10-20 should do fine


----------



## trevorhoang

10-20 shrimps sounds good. i would recommend to have plenty of plants. java moss helps a lot. i started my 10g tank with 20 cherries and one of them is already 1 week pregnant. cant wait ^^


----------



## Tn23

I have like 100ish in my 5 gallon and they seem to be fine although its getting a bit packed...


----------



## Acipenser

I have been told 30 is ideal when starting a colony.


----------



## effox

I put 100 in my 10 gallon, so half that should be fine I would think. They were doing great until the summer heatwave when they got wiped out due to the heat fluctuations.


----------



## djamm

Well I started out with 30 Cherry Red Shrimp and two very very small albino bn pleco's...Shrimps will not eat them will they? I plan to move the pleco's to the 55 Gallon in a little bit. Thought I actually may see them in the smaller tank!


----------



## trevorhoang

naww i dun think the cherries will even bother the plecos. i have a small pleco in my cherry tank and the pleco is the bully that always gets first dibs on the food.


----------



## Mferko

i have a l144 in my tank with cherries for the last day, seems good
wierd thing tho about my bn plecos... they prefer NLS pellets even when i have fresh cucumber and yams in the tank on a screwcumber.. does NLS taste that good for fish?? the cherries ran over and picked on the yam while the l144 as well as my 3 bn's in the top tank all go straight for NLS


----------



## KBS1664

effox said:


> I put 100 in my 10 gallon, so half that should be fine I would think. They were doing great until the summer heatwave when they got wiped out due to the heat fluctuations.

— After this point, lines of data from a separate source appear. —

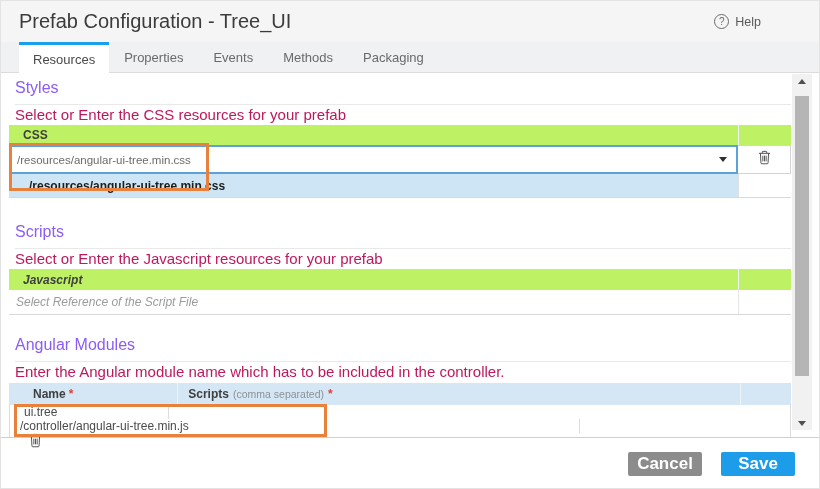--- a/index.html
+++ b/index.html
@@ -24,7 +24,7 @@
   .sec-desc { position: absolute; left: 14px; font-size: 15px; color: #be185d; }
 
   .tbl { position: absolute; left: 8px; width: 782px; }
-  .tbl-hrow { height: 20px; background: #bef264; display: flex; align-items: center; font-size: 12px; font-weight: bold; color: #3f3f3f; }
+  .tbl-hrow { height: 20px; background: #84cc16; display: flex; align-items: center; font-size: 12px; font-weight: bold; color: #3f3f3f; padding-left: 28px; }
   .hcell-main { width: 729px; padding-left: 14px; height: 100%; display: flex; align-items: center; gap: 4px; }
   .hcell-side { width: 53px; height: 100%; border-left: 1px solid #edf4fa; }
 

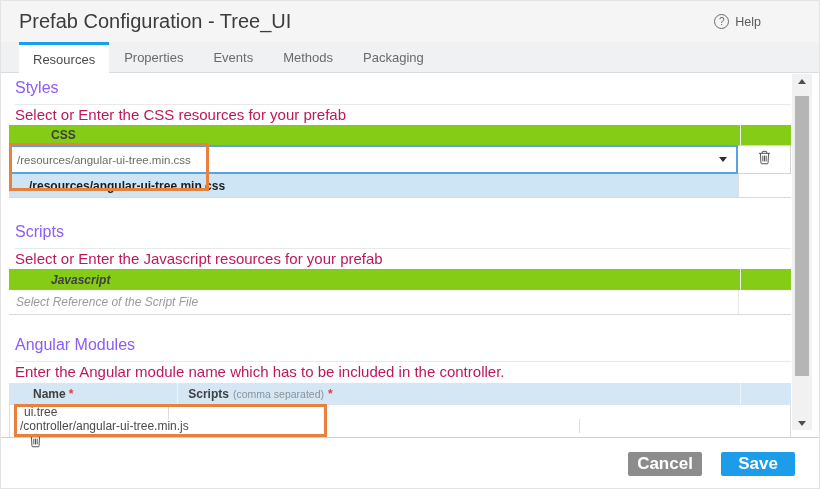--- a/index.html
+++ b/index.html
@@ -133,10 +133,6 @@
         <div class="hcell-main">Javascript</div>
         <div class="hcell-side"></div>
       </div>
-      <div class="js-inrow">
-        <div class="js-input">Select Reference of the Script File</div>
-        <div class="js-side"></div>
-      </div>
     </div>
 
     <div class="sec-head" style="top:263px;">Angular Modules</div>

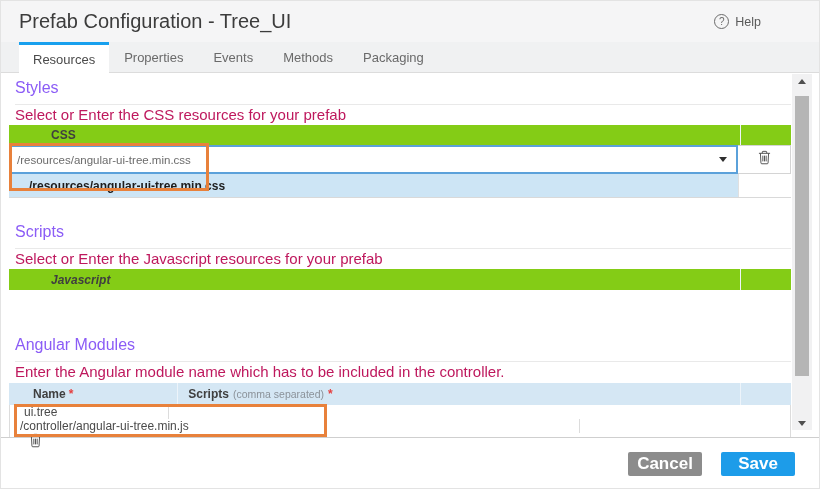--- a/index.html
+++ b/index.html
@@ -146,7 +146,7 @@
         </div>
         <div class="am-hscripts">
           <span>Scripts</span>
-          <span class="hint">(comma separated)</span>
+          <span class="hint">(your separated)</span>
           <span class="req">*</span>
         </div>
         <div class="hcell-side" style="width:52px;"></div>

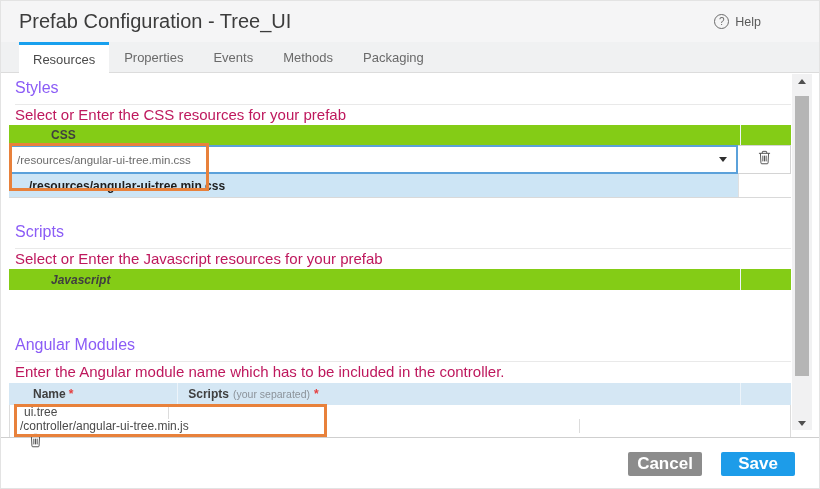--- a/index.html
+++ b/index.html
@@ -62,7 +62,7 @@
 
   
   .ftr { height: 52px; background: #fff; display: flex; align-items: center; justify-content: flex-end; gap: 19px; padding-right: 24px; }
-  .btn { width: 74px; height: 24px; border: none; border-radius: 2px; color: #fff; font-size: 17px; font-weight: bold; font-family: "Liberation Sans", sans-serif; cursor: pointer; }
+  .btn { width: 84px; height: 24px; border: none; border-radius: 2px; color: #fff; font-size: 10px; font-weight: bold; font-family: "Liberation Sans", sans-serif; cursor: pointer; }
   .btn-cancel { background: #8c8c8c; }
   .btn-save { background: #1d9ce9; }
 </style>

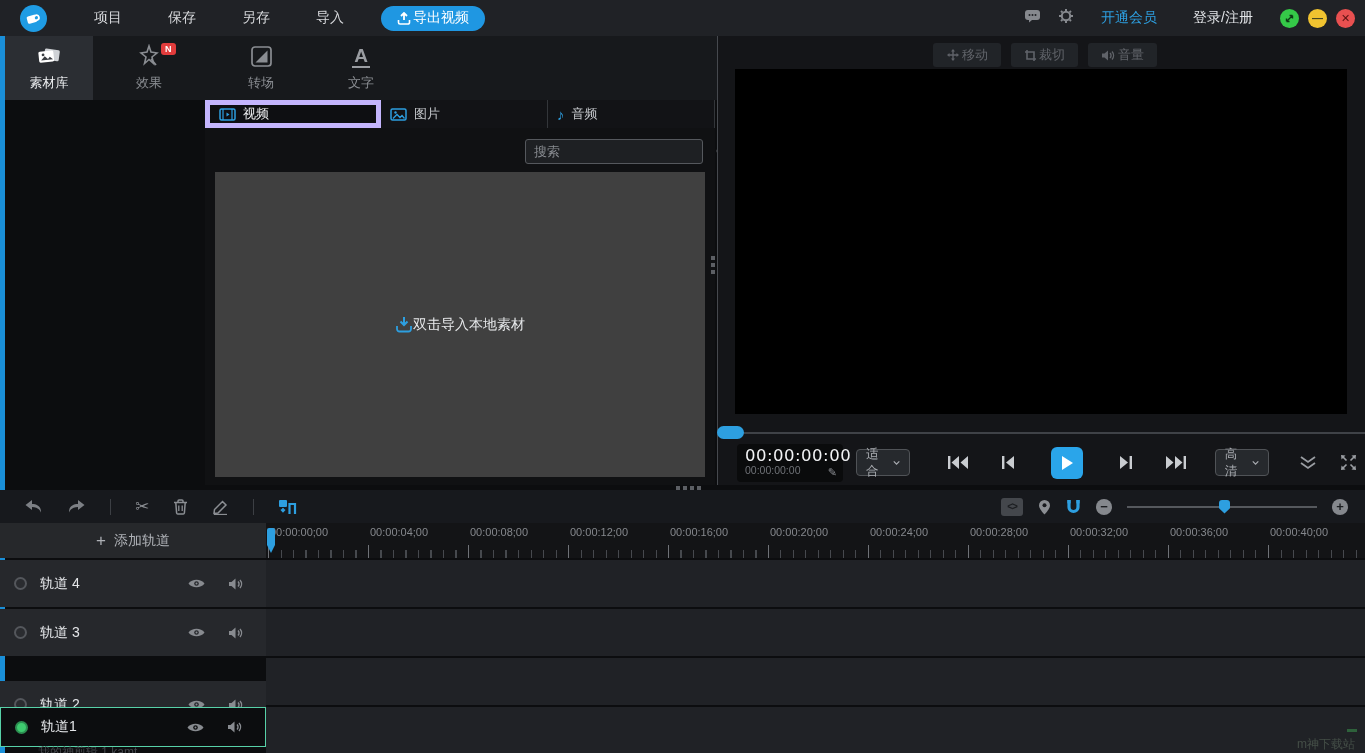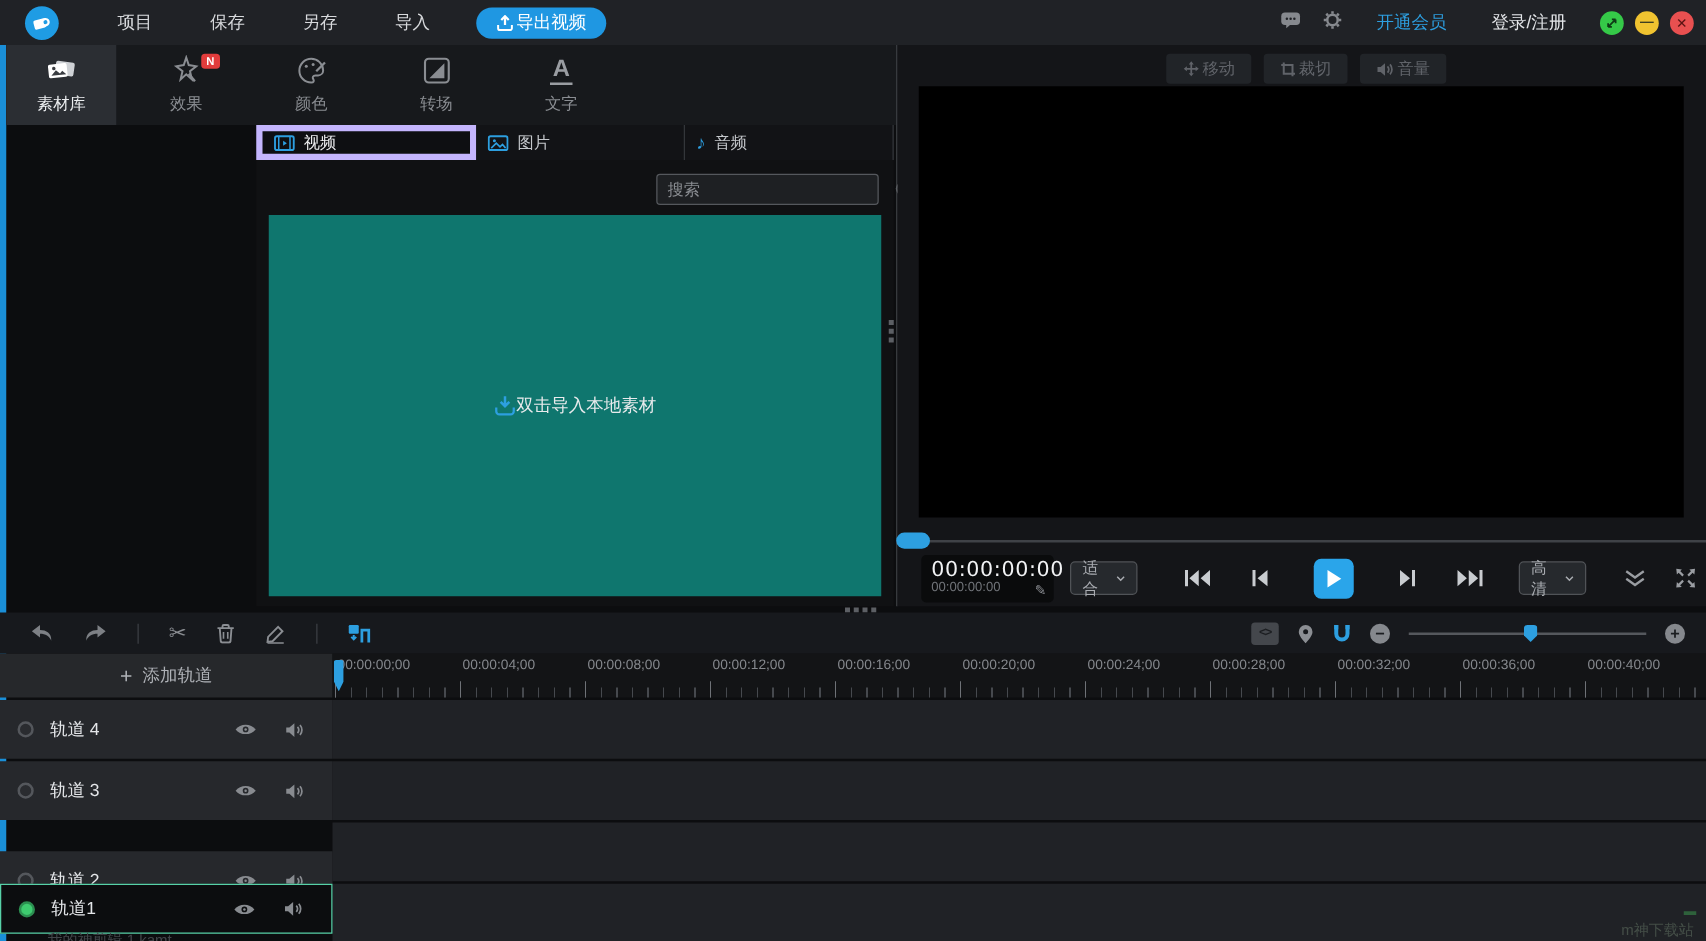--- a/index.html
+++ b/index.html
@@ -200,17 +200,6 @@
       <span class="badge">N</span>
     </div>
     <div class="tab-gap"></div>
-    <div class="lib-tab">
-      <span class="ic">
-          <svg width="25" height="23" viewBox="0 0 25 23">
-            <path d="M12 2 a9.5 9.5 0 1 0 0 19 c2 0 2.5-1.4 1.6-2.7 c-.9-1.3-.2-3 1.7-3 h2.2 a4 4 0 0 0 4-4 A9.5 9.5 0 0 0 12 2 Z" fill="none" stroke="#8a8d92" stroke-width="1.6"></path>
-            <circle cx="8" cy="8" r="1.2" fill="#8a8d92"></circle>
-            <circle cx="13.5" cy="6.5" r="1.2" fill="#8a8d92"></circle>
-            <path d="M16 12 L23 5" stroke="#8a8d92" stroke-width="1.8"></path>
-          </svg>
-        </span>
-      <span>颜色</span>
-    </div>
     <div class="tab-gap"></div>
     <div class="lib-tab">
       <span class="ic">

Buy a window fan. During the day have the fan blowing all the hot air out of the room. Kept my betta tank and crabs at a consistant 78. Keeps the room at a normal temperature.


----------



## djamm

I have space in my basement that doesn't get too hot on those type of days...right at the moment I more worried what happens when the power goes out...and shrimp have to deal with the real cold temp outside the tank!


Cheers

Djamm


----------



## jkcichlid

Started my colony in a 25G with 10 RCS and after about 5 months have over 80


----------